** Opening Passage block **
Can you enable the java flag -Dsun.io.serialization.extendedDebugInfo=true
for driver in your driver startup-script? That should give an indication of
the sequence of object references that lead to the StremaingContext being
included in the closure.

TD


On Thu, Aug 7, 2014 at 10:23 AM, Padmanabhan, Mahesh (contractor) <
[email protected]> wrote:

> Thanks TD but unfortunately that did not work.
>
> From: Tathagata Das <[email protected]>
> Date: Thursday, August 7, 2014 at 10:55 AM
> To: Mahesh Padmanabhan <[email protected]>
> Cc: "[email protected]" <[email protected]>
> Subject: Re: Spark 1.0.1 NotSerialized exception (a bit of a head
> scratcher)
>
> It could be because of the variable "enableOpStat". Since its defined
> outside foreachRDD, referring to it inside the rdd.foreach is probably
> causing the whole streaming context being included in the closure. Scala
> funkiness. Try this, see if it works.
>
> msgCount.join(ddCount).foreachRDD((rdd: RDD[(Int, (Long, Long))]) => {
>        *val enable = enableOpStat*
>
>         rdd.foreach(item => item match {
>           case (key, (oc, dc)) => {
>             DebugLogger.log("Original event count = " + oc)
>             DebugLogger.log("Found "+(oc-dc)+" duplicate(s) in "+oc+"
> events")
>             if (*enable*) {
>               try {
>                 val statBody = Array(("batchCount", oc.toString()),
>                   ("duplicateCount", (oc-dc).toString()))
** Closing Passage block **
- _Directive_: Copy the Spark serialization thread from "Can you enable" up to and including "did not work.".
** Opening Entries shown block **
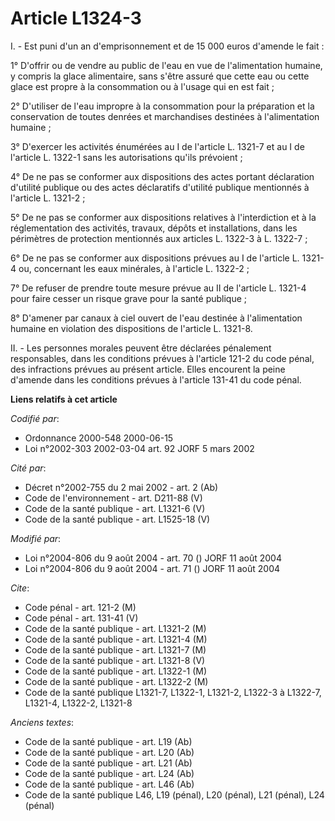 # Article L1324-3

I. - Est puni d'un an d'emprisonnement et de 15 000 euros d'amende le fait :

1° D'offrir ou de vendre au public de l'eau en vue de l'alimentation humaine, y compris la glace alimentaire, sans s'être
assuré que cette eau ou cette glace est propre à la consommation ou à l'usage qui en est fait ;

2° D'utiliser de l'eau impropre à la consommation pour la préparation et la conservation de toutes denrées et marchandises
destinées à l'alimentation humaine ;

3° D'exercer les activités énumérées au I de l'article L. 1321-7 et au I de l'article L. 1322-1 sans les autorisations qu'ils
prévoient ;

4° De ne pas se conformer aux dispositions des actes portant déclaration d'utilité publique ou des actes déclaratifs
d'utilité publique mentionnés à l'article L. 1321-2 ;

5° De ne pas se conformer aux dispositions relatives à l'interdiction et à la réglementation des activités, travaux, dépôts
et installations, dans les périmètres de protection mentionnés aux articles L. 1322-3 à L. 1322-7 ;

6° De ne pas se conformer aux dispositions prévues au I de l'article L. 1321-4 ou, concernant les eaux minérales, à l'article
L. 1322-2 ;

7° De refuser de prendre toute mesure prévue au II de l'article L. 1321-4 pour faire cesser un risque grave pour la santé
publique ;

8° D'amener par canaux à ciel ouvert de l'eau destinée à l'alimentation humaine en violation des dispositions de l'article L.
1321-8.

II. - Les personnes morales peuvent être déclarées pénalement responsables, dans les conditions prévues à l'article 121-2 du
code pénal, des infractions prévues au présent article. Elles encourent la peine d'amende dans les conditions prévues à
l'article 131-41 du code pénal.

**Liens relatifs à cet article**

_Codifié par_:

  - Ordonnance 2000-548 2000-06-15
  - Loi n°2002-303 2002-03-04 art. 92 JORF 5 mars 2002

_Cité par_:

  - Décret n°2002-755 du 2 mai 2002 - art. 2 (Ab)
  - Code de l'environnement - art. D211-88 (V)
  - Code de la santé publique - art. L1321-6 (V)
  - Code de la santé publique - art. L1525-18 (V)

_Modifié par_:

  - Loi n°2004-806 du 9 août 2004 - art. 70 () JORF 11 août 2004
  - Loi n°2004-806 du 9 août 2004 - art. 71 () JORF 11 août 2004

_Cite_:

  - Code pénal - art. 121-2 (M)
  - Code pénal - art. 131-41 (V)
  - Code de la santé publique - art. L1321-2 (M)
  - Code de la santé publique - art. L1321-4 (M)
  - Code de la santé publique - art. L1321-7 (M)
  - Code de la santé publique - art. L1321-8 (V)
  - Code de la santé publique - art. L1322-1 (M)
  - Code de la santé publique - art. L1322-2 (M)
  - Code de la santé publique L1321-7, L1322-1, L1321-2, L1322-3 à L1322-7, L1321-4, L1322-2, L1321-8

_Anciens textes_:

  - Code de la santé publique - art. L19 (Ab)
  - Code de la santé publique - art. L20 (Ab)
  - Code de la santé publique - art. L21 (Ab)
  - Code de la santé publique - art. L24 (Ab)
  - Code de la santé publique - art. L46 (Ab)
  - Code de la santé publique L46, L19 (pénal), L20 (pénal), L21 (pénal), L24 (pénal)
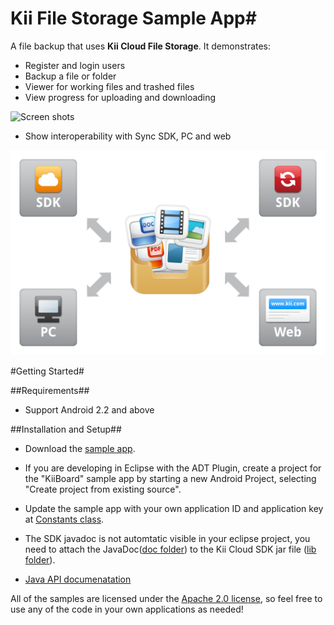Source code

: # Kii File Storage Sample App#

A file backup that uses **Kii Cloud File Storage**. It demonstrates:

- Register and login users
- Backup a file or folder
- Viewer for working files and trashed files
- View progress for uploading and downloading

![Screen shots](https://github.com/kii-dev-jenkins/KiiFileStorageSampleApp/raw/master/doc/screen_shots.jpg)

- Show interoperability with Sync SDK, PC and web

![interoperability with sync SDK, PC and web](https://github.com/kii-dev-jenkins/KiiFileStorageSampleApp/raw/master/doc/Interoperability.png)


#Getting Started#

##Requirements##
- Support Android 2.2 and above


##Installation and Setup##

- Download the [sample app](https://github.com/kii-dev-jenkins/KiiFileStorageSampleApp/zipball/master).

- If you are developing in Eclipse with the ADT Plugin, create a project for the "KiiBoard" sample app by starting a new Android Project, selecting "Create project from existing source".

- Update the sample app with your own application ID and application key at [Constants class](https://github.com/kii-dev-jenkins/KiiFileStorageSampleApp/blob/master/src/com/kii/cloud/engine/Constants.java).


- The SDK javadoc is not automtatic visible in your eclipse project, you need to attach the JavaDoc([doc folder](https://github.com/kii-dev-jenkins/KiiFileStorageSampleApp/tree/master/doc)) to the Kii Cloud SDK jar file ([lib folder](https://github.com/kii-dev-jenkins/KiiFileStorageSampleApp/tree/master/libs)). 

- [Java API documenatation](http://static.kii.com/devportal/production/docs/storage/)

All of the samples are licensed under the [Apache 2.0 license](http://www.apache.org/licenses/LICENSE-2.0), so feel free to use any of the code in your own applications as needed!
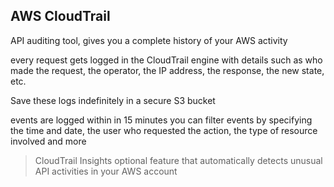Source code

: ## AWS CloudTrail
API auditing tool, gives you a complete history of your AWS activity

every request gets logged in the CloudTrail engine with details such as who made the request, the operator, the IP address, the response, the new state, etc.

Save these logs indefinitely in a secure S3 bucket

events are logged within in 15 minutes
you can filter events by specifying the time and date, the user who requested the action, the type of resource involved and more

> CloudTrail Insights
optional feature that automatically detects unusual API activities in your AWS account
** Closing Entries shown block **
- _Task output_:
Can you enable the java flag -Dsun.io.serialization.extendedDebugInfo=true
for driver in your driver startup-script? That should give an indication of
the sequence of object references that lead to the StremaingContext being
included in the closure.

TD


On Thu, Aug 7, 2014 at 10:23 AM, Padmanabhan, Mahesh (contractor) <
[email protected]> wrote:

> Thanks TD but unfortunately that did not work.